Would you give again, exactly as written, the lines from the opening of the records to the line with "Where a member", that line included and pictures excluded?
-----
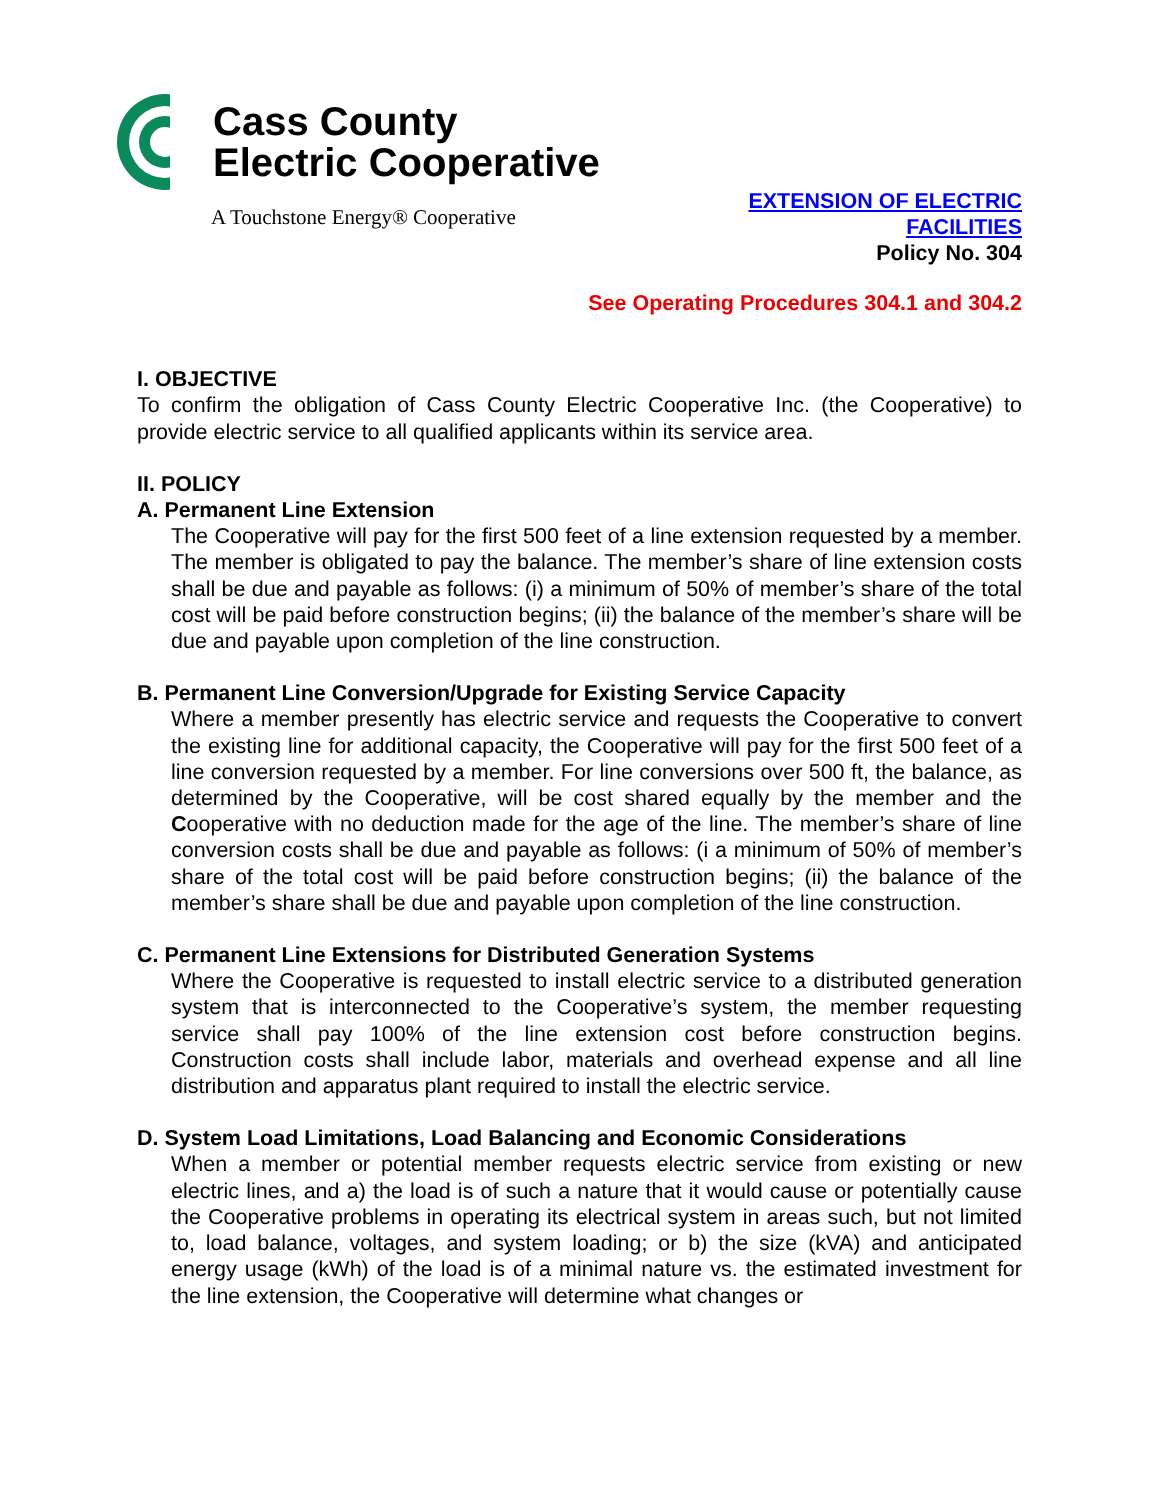Cass County
Electric Cooperative
A Touchstone Energy® Cooperative
EXTENSION OF ELECTRIC
FACILITIES
Policy No. 304
See Operating Procedures 304.1 and 304.2
I. OBJECTIVE
To confirm the obligation of Cass County Electric Cooperative Inc. (the Cooperative) to provide electric service to all qualified applicants within its service area.
II. POLICY
A. Permanent Line Extension
The Cooperative will pay for the first 500 feet of a line extension requested by a member. The member is obligated to pay the balance. The member’s share of line extension costs shall be due and payable as follows: (i) a minimum of 50% of member’s share of the total cost will be paid before construction begins; (ii) the balance of the member’s share will be due and payable upon completion of the line construction.
B. Permanent Line Conversion/Upgrade for Existing Service Capacity
Where a member presently has electric service and requests the Cooperative to convert the existing line for additional capacity, the Cooperative will pay for the first 500 feet of a line conversion requested by a member. For line conversions over 500 ft, the balance, as determined by the Cooperative, will be cost shared equally by the member and the Cooperative with no deduction made for the age of the line. The member’s share of line conversion costs shall be due and payable as follows: (i a minimum of 50% of member’s share of the total cost will be paid before construction begins; (ii) the balance of the member’s share shall be due and payable upon completion of the line construction.
C. Permanent Line Extensions for Distributed Generation Systems
Where the Cooperative is requested to install electric service to a distributed generation system that is interconnected to the Cooperative’s system, the member requesting service shall pay 100% of the line extension cost before construction begins. Construction costs shall include labor, materials and overhead expense and all line distribution and apparatus plant required to install the electric service.
D. System Load Limitations, Load Balancing and Economic Considerations
When a member or potential member requests electric service from existing or new electric lines, and a) the load is of such a nature that it would cause or potentially cause the Cooperative problems in operating its electrical system in areas such, but not limited to, load balance, voltages, and system loading; or b) the size (kVA) and anticipated energy usage (kWh) of the load is of a minimal nature vs. the estimated investment for the line extension, the Cooperative will determine what changes or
-----
Written response -
Cass County
Electric Cooperative
A Touchstone Energy® Cooperative
EXTENSION OF ELECTRIC
FACILITIES
Policy No. 304
See Operating Procedures 304.1 and 304.2
I. OBJECTIVE
To confirm the obligation of Cass County Electric Cooperative Inc. (the Cooperative) to provide electric service to all qualified applicants within its service area.
II. POLICY
A. Permanent Line Extension
The Cooperative will pay for the first 500 feet of a line extension requested by a member. The member is obligated to pay the balance. The member’s share of line extension costs shall be due and payable as follows: (i) a minimum of 50% of member’s share of the total cost will be paid before construction begins; (ii) the balance of the member’s share will be due and payable upon completion of the line construction.
B. Permanent Line Conversion/Upgrade for Existing Service Capacity
Where a member presently has electric service and requests the Cooperative to convert the existing line for additional capacity, the Cooperative will pay for the first 500 feet of a line conversion requested by a member. For line conversions over 500 ft, the balance, as determined by the Cooperative, will be cost shared equally by the member and the Cooperative with no deduction made for the age of the line. The member’s share of line conversion costs shall be due and payable as follows: (i a minimum of 50% of member’s share of the total cost will be paid before construction begins; (ii) the balance of the member’s share shall be due and payable upon completion of the line construction.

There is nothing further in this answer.